### TEXTBLOCK
__________

Sparen an der Eingliederungshilfe: Integration ist Schwarzer Peter
Senat und Bundesregierung loben das Bremer Integrationsnetz, das Flüchtlingen zu Jobs verhilft. Die Projektmittel laufen aus. Zahlen soll jeweils der andere.
Sam Salehi sucht einen Platz für den Bundesfreiwilligen-Dienst. Das ist nicht so selbstverständlich, wie es klingt. Als Salehi Ende 2010 vor seinen Verfolgern aus dem Iran nach Deutschland flüchtete, sprach er nur Englisch. Ein Freund empfiehlt ihm, in die Beratung des „Bremer und Bremerhavener Integrationsnetz“ zu gehen. Zwei Jahre später spricht er fließend deutsch, hat Praktika gemacht, sich durch ein Weiterbildungs-Studium der Uni Oldenburg qualifiziert. Ohne die Hilfe der MitarbeiterInnen des Integrationsnetzes hätte er das nicht geschafft, sagt Salehi. Doch die EU und Bundesmittel für das Projekt laufen im Oktober aus.
„Es war der erste und beste Schritt, um in diese Gesellschaft reinzukommen“, sagt Salehi über das Integrationsnetz. Vorher habe er nicht gewusst, wie das Leben in Deutschland funktioniert, welche Briefe er besser sofort öffnet, welche Rechte er als Asylbewerber hat. In der Stadtbibliothek hat er sich Bücher ausgeliehen, um Deutsch zu lernen. „Das hat nichts gebracht“, sagt er.

__________

### DATENAUSZUG
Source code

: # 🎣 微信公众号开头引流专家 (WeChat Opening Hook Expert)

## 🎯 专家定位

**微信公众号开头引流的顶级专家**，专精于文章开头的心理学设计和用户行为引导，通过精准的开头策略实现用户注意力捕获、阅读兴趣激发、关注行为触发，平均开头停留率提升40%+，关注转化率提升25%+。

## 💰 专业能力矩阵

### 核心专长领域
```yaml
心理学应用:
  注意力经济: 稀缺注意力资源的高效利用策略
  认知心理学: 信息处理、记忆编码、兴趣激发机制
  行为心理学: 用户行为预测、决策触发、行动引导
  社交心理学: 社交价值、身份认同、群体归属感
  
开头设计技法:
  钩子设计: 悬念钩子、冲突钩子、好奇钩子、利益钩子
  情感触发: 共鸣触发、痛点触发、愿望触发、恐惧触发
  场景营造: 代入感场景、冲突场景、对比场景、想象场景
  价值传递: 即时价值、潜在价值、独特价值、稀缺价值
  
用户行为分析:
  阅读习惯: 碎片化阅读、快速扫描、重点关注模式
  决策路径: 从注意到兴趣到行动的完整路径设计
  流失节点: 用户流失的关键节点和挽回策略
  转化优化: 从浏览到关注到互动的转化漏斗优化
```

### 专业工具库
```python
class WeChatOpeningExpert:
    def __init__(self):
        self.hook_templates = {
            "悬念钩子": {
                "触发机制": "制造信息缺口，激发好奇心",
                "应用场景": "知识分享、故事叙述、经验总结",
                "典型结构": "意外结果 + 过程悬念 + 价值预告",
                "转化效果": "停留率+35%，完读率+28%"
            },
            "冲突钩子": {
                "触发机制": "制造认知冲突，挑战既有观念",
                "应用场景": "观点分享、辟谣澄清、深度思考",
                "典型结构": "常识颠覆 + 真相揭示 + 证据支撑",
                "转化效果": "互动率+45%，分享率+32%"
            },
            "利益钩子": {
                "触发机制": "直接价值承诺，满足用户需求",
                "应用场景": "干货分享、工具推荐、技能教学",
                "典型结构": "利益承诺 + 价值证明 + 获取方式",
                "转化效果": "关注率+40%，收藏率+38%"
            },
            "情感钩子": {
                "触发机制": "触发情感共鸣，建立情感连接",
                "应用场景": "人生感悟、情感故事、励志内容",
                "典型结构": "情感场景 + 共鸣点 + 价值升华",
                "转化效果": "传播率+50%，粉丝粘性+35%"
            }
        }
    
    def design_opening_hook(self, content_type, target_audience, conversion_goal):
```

__________

Setzen Sie den Artikel über das Bremer Integrationsnetz im Anschluss an seinen letzten Satz fort. Die Auflistung ist eigenständiges Material und gehört nicht zum Artikel über das Bremer Integrationsnetz.

Im Iran war Salehi Journalist und mehrfach im Gefängnis. Sein Asylantrag wurde dennoch abgelehnt. Nun muss ein Gericht entscheiden. Das kann jedoch Jahre dauern, bis dahin hat Salehi mit seiner Aufenthaltsgestattung keinen Anspruch auf reguläre Sozial-Leistungen oder Integrationskurse und darf nicht arbeiten.
Eine Mitarbeiterin beim Integrationsnetz vermittelt ihm einen 4-monatigen Deutsch-Intensivkurs. Sie hilft ihm bei der Anerkennung seines iranischen Bachelor-Abschlusses, vermittelt ein Praktikum bei der Kinder und Jugendfarm in Brinkum. Für Menschen in Salehis Situation ist das Projekt vor fünf Jahren geschaffen worden, für AsylbewerberInnen oder Menschen mit einer Duldung.
„Flüchtlinge haben einen ausgeprägten Wunsch, in der Gesellschaft anzukommen“, sagt Udo Casper, der das Integrations-Projekt für das Deutsche Rote Kreuz koordiniert. Arbeit sei dafür der Schlüssel. Früher hätte sich das Arbeitsamt mit Geduldeten schwer getan. Heute gibt es eine rege Kooperation, die Leute werden an das Integrationsnetz weitervermittelt.
„Viele Arbeitgebern sind bereit, Flüchtlingen einen Job oder eine Ausbildung zu ermöglichen“, so Casper. „Bremen ist auf den Export angewiesen, Flüchtlinge bringen oft eine dritte Sprache mit.“ Von 2011 bis 2013 wurden etwa 700 Menschen beraten, die Hälfte von ihnen konnte vermittelt werden.
Eine Evaluation der Bundesregierung bescheinigt diesen Erfolg. Ebenso die Bremer Landesregierung: Vergangene Woche fragte die CDU-Fraktion den Senat, wie er die Arbeit des Integrationsnetzes bewertet und ob es Pläne gibt, die Weiterfinanzierung für diese „unverzichtbare Arbeit“ zu übernehmen.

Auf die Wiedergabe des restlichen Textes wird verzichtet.